→ **Provided passage**
At the height and heart of the Greenland ice sheet Summit sits at 10,530ft (~3,200m), surrounded by thousands of square miles of ice. The great flat white. Away from the station it looks much like the South Pole, or Byrd.
Established in 1988 to support the Greenland Ice Sheet Project 2 (GISP2) ice core Summit now supports a wide range of seasonal and long term monitoring projects. It also serves as an important site to test equipment heading to Antarctica. Today the station is maintained by CH2M Hill Polar Services, and through them, Colorado based Polar Field Services (PFS). CH2M Hill’s official site gives a good overview of the station.
Summit consists of three main buildings: the Big House, the Green House, and the S.O.B. or Science Operation building (the shop). In addition, there is the Temporary Atmospheric Watch Observatory (TAWO) and the Mobile Science Facility (MSF) which are used year-round. During the summer a number of seasonal structures and a “tent city” are erected to support the larger population.

→ **Provided records**
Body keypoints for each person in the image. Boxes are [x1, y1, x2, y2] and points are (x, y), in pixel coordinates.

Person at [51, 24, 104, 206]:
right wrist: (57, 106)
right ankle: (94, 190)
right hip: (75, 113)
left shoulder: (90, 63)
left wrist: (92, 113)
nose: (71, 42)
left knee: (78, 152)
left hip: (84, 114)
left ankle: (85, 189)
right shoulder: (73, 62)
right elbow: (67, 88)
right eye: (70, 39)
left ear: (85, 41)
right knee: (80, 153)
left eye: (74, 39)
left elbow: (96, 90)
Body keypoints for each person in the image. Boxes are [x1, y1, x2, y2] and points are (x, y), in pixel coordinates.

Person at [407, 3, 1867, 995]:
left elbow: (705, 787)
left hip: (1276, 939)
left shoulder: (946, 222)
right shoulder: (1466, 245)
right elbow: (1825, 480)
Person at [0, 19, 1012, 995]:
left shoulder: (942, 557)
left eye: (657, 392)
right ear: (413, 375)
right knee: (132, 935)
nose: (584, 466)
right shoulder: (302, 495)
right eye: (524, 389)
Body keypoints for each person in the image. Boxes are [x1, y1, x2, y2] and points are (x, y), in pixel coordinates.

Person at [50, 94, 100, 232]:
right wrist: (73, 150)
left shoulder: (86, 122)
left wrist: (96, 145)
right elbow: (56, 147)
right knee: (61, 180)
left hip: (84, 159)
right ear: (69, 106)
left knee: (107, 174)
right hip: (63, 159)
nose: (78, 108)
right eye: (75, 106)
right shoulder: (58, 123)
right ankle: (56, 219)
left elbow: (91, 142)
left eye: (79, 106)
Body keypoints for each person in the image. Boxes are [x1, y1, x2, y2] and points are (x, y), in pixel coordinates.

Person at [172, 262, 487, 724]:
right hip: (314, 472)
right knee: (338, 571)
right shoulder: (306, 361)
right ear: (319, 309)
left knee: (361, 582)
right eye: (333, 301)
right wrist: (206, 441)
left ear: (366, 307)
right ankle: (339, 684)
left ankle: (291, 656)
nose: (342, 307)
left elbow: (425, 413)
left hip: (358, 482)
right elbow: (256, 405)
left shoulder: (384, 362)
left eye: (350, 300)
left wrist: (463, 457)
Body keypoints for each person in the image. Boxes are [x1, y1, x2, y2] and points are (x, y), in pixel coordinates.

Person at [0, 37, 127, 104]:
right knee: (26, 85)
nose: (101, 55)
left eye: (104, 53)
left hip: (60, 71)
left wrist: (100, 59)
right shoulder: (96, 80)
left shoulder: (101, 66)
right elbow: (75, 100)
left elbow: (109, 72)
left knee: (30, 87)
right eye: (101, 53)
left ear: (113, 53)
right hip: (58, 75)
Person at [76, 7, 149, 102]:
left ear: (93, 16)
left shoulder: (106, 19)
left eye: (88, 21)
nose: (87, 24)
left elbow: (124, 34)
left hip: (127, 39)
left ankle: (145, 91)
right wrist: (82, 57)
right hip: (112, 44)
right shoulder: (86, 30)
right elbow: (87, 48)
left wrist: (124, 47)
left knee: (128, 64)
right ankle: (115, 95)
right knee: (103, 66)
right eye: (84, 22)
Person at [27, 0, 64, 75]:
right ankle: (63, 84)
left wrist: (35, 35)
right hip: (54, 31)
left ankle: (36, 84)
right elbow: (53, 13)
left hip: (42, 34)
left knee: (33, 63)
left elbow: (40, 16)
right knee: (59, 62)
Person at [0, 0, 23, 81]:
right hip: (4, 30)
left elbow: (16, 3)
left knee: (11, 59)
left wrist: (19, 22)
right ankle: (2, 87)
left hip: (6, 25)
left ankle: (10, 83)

→ **About this exercise**
Pick up the passage about Summit station on the Greenland ice sheet and continue it from its last sentence.

→ **Answer to this exercise**
Unlike the South Pole’s distinct winter and summer seasons, the year at Summit is divided into three Phases: Feb-Jun, Jun-Nov, and Nov-Feb. The winter crew is a tiny 5 to 6 people: manager, mechanic, three science techs, and sometimes a heavy equipment operator in the spring. During the peak summer season, Apr-Aug, a medic, cook, cargo coordinator, and field coordinator are added to the station staff. With science groups and construction crews the summer population can reach 50, though the average summer population is closer to 30 people.